» Description of the task: A single number is the answer: how many lines of the entries contain the word "pinky"?

» Data to use:

***

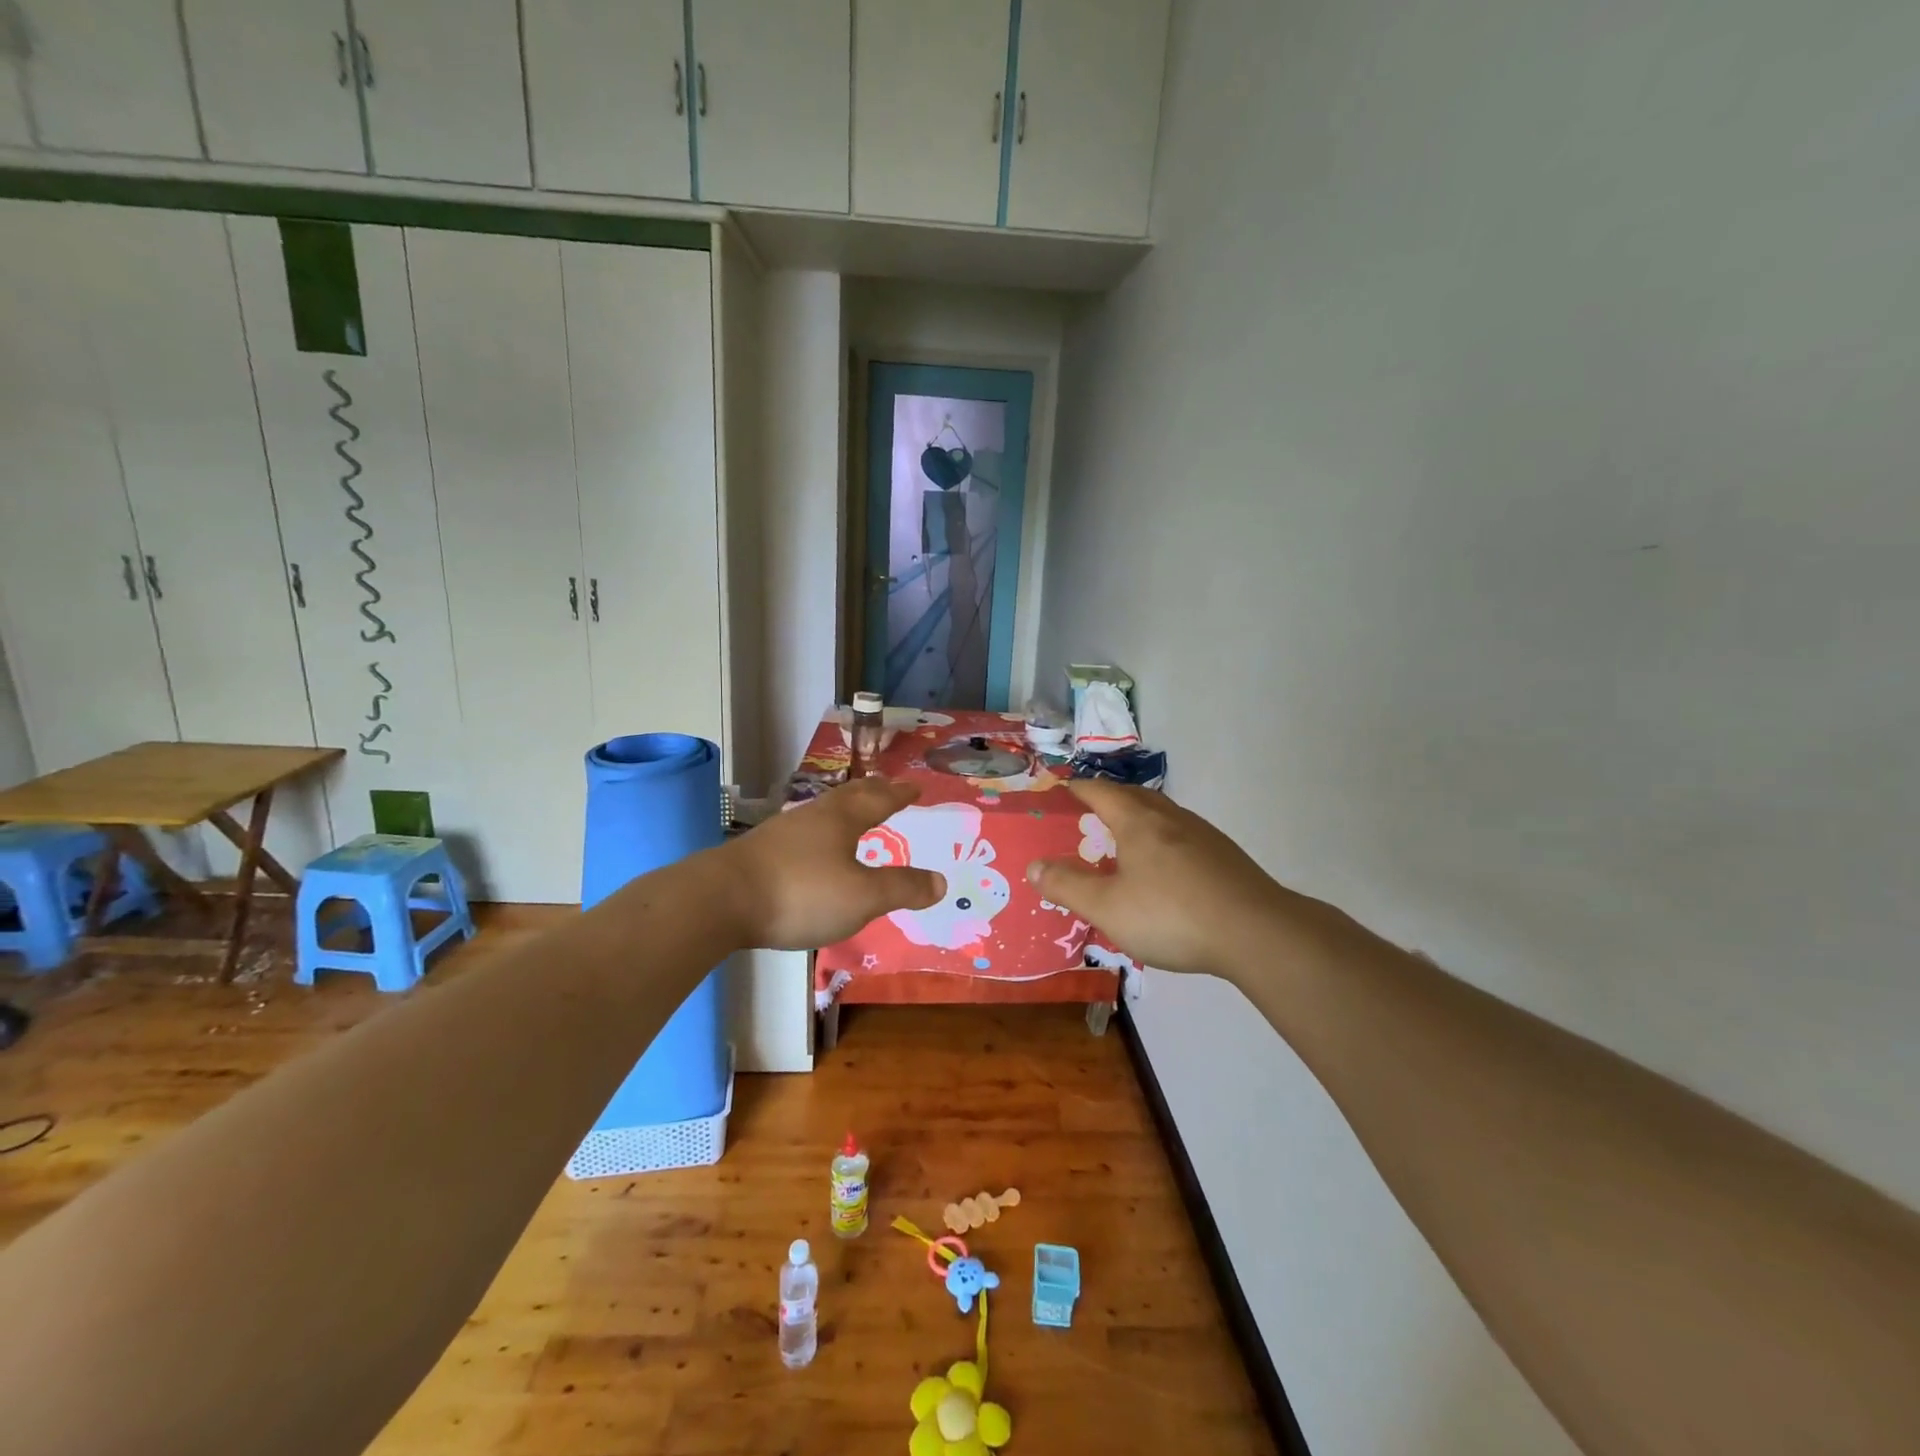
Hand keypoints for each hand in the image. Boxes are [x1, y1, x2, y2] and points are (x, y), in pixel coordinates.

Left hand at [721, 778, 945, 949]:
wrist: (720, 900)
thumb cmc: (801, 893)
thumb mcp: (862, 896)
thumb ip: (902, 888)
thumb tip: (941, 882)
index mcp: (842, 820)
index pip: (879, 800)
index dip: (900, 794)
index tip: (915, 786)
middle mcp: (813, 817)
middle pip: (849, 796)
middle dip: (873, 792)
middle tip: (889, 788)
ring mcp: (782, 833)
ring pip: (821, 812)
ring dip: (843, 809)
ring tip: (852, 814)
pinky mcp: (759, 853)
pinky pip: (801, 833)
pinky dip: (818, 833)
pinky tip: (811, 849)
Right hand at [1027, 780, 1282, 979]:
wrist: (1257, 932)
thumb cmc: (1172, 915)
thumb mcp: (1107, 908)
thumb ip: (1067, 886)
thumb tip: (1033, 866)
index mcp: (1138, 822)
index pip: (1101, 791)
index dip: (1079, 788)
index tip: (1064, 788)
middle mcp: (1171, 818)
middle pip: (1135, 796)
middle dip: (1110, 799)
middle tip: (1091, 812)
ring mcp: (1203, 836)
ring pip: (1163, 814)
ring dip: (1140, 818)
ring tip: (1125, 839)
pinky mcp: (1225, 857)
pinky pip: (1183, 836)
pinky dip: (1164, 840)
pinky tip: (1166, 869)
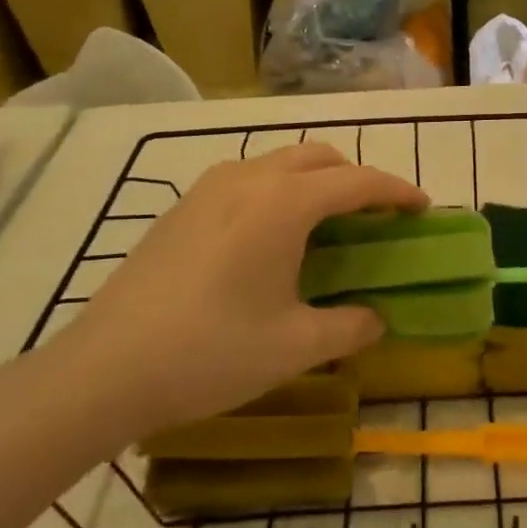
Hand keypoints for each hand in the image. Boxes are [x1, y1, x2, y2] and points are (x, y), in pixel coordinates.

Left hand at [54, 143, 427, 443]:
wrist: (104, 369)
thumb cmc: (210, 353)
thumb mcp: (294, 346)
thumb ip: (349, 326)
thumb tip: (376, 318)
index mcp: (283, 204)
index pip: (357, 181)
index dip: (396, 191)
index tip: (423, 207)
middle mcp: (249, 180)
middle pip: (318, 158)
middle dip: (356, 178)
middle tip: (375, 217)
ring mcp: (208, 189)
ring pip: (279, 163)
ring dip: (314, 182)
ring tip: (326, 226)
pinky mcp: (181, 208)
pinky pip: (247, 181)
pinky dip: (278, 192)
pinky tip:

***

» Solution to this task: 12